Dialogue entre les mots et les images
Monique Hamelin, Vasthi
Rita Mestokosho est poète et Patricia Lefebvre, photographe. Elles unissent les mots et les images au savoir-faire des Éditions Bruno Doucey pour nous présenter un livre beau dans sa facture et dans le soin apporté à la publication des photographies 1 . La collection « Passage des arts » permet un dialogue entre les arts. Nous y prenons plaisir.
Même si le recueil de poésie accompagné de photos a été publié en 2014, c’est une découverte pour moi que j’ai voulu partager, car la langue y est belle et les photos en noir et blanc sont captivantes, car elles ne sont pas un moment volé aux Innus, mais un moment d’échange entre l’artiste- photographe et les gens avec qui elle vit plusieurs mois pour y exercer son art. Patricia Lefebvre s’arrête, regarde, échange et partage cet échange avec nous.

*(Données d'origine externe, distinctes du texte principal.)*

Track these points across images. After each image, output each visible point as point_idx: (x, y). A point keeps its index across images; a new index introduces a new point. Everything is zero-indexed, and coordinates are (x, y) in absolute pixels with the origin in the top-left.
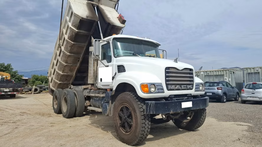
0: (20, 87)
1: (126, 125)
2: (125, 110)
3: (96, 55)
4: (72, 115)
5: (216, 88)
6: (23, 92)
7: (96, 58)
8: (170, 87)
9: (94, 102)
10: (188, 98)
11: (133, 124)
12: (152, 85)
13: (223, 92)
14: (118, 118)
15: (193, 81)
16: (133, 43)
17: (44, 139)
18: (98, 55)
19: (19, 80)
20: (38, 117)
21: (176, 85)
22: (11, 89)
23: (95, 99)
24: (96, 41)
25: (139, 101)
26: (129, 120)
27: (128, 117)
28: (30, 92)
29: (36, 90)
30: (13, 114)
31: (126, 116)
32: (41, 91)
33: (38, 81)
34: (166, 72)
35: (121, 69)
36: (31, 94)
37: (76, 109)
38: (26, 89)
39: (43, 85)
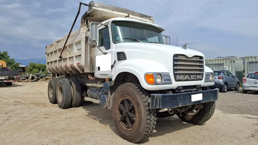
0: (16, 75)
1: (128, 120)
2: (126, 103)
3: (93, 41)
4: (68, 105)
5: (217, 77)
6: (20, 80)
7: (93, 44)
8: (178, 77)
9: (91, 92)
10: (197, 89)
11: (136, 119)
12: (158, 75)
13: (225, 81)
14: (118, 112)
15: (202, 70)
16: (134, 27)
17: (36, 133)
18: (95, 41)
19: (16, 68)
20: (32, 107)
21: (184, 75)
22: (7, 77)
23: (92, 90)
24: (93, 24)
25: (143, 94)
26: (131, 115)
27: (130, 111)
28: (27, 80)
29: (33, 78)
30: (6, 104)
31: (128, 110)
32: (39, 79)
33: (35, 69)
34: (175, 60)
35: (121, 56)
36: (28, 82)
37: (72, 99)
38: (23, 77)
39: (40, 73)
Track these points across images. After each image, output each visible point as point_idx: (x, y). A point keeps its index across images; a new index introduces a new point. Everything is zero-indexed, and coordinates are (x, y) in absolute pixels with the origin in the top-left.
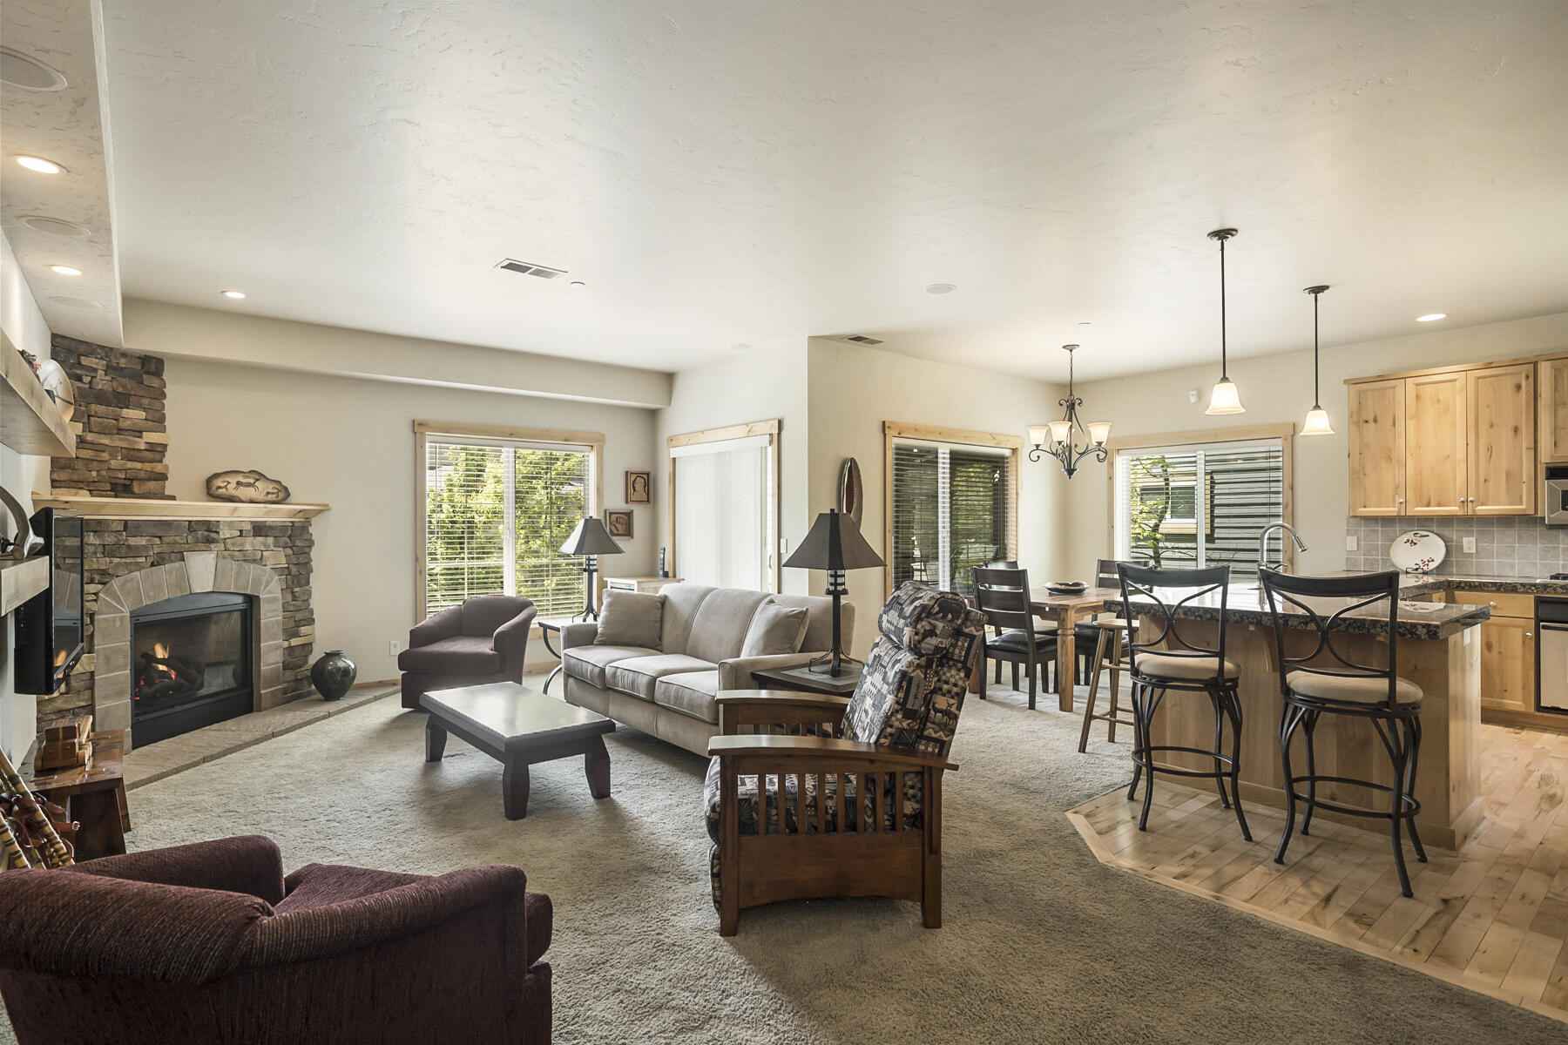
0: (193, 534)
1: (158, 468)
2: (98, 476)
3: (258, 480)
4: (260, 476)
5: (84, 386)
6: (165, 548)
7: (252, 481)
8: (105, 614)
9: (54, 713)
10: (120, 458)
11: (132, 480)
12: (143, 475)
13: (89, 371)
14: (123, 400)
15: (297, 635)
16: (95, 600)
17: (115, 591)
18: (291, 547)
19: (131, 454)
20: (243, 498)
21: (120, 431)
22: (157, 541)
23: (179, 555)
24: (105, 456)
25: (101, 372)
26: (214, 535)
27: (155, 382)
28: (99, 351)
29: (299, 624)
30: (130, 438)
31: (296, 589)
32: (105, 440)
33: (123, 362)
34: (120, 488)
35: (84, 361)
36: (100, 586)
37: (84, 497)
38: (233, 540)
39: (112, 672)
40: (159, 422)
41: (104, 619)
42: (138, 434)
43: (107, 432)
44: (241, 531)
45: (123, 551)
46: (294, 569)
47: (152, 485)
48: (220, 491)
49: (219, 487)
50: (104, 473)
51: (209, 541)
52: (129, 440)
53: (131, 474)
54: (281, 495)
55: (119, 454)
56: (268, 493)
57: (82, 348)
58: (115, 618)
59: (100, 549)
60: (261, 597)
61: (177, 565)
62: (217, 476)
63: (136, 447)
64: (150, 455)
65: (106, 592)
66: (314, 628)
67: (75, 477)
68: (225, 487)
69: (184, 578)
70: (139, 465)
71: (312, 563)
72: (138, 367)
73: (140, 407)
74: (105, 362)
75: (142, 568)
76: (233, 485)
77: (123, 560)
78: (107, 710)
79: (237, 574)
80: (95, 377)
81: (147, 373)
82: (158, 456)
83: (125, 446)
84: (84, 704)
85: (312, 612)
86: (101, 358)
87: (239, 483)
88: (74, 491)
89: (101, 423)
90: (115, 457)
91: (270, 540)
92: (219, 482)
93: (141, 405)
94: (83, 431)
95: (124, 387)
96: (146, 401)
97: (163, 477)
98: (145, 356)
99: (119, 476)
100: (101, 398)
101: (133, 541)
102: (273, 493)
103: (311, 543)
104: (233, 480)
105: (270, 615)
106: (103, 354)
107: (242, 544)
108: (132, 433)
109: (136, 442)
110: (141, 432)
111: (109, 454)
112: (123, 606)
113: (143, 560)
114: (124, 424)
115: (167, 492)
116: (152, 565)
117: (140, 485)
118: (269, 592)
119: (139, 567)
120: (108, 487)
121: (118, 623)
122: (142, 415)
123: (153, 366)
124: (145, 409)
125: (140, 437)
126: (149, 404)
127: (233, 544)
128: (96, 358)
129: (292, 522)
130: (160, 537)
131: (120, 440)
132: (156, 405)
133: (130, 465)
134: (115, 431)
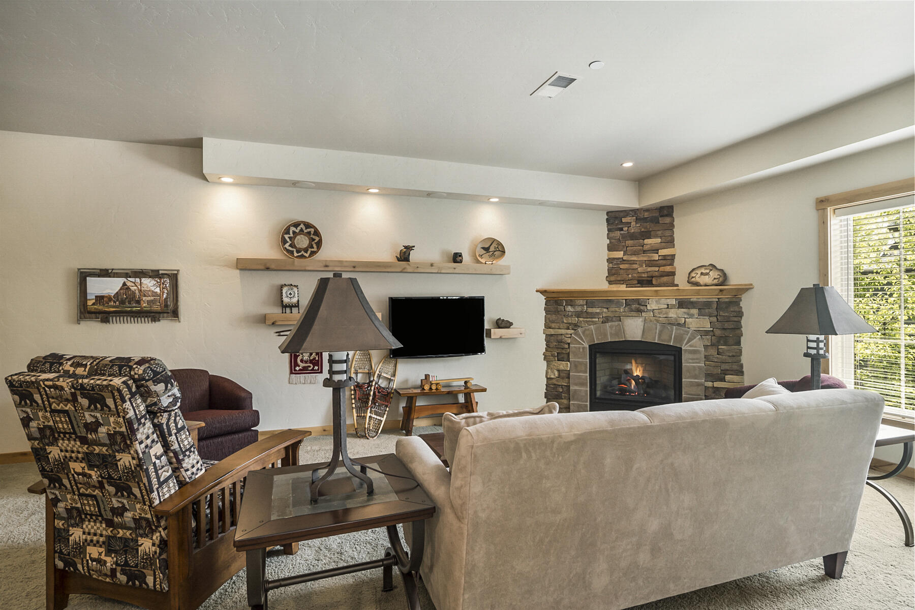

Mestokosho, quant à elle, raconte que si « [l]a langue française n’est pas celle de ma mère […], le destin l’a mise sur ma route, et nous nous sommes apprivoisées […] j’ai choisi de l’adopter » (p. 104). Cette autrice est Innue, ce qui veut dire : être humain. « Nous vivons entre deux mondes, le moderne et le traditionnel. L’équilibre entre les deux n’est pas facile, car notre terre traditionnelle est toujours menacée par la destruction […]. » (p. 104).
Le français n’est pas la langue de sa mère nous dit-elle, mais cette langue, apprivoisée et adoptée, lui permet de partager avec un plus vaste auditoire les préoccupations de son peuple. Elle reste en cohésion avec la nature, elle reconnaît et loue ses ancêtres et nous donne accès à sa spiritualité.
Femme du matin rouge
[…]
Je prendrai la mer sur un bateau rempli de rêves colorés Je nagerai dans la rivière rouge des ancêtres
Je suis née femme d’un père chasseur
Et d’une mère qui souffle sur les nuages. (p. 12)
[…]
L’hiver est un moment de réflexion
Où notre corps habite nos pensées.
Moi je garde le silence pour mieux entendre la vie. (p. 13)
Innu
[…]
Ton message est celui de protéger la terre Je la protégerai aussi longtemps
Que je vivrai avec elle
Mais je n’oublierai pas d’apprendre Et de faire partager aux autres Ton message si divin… (p. 21)
À L’autre Parole, lors du colloque de 2003, chaque membre avait reçu un capteur de rêves. Je garde précieusement ce rappel d’une spiritualité qui n’était pas la mienne et qui m’ouvre des portes. Ce poème de Rita Mestokosho me rappelle un cercle de vie, ma vie de féministe chrétienne.
Le capteur de rêves
Autour du cercle de la vie
Se tissent des milliers de rêves Avec la présence du Grand Esprit La main du respect se dresse
Il y a de nous dans l’univers
Il y a la pierre de la connaissance
Il y a le poème de l’innocence Il y a notre mère la Terre Lorsque tu tisses avec amour Chacun de tes rêves
C’est que tu croies en la vie
Alors tu captes l’essentiel. (p. 98) Accueillons les mots de Rita Mestokosho.
1 Née de la pluie et de la terre, Rita MESTOKOSHO. Photographies de Patricia LEFEBVRE. Éditions Bruno Doucey, 2019, 107 pages.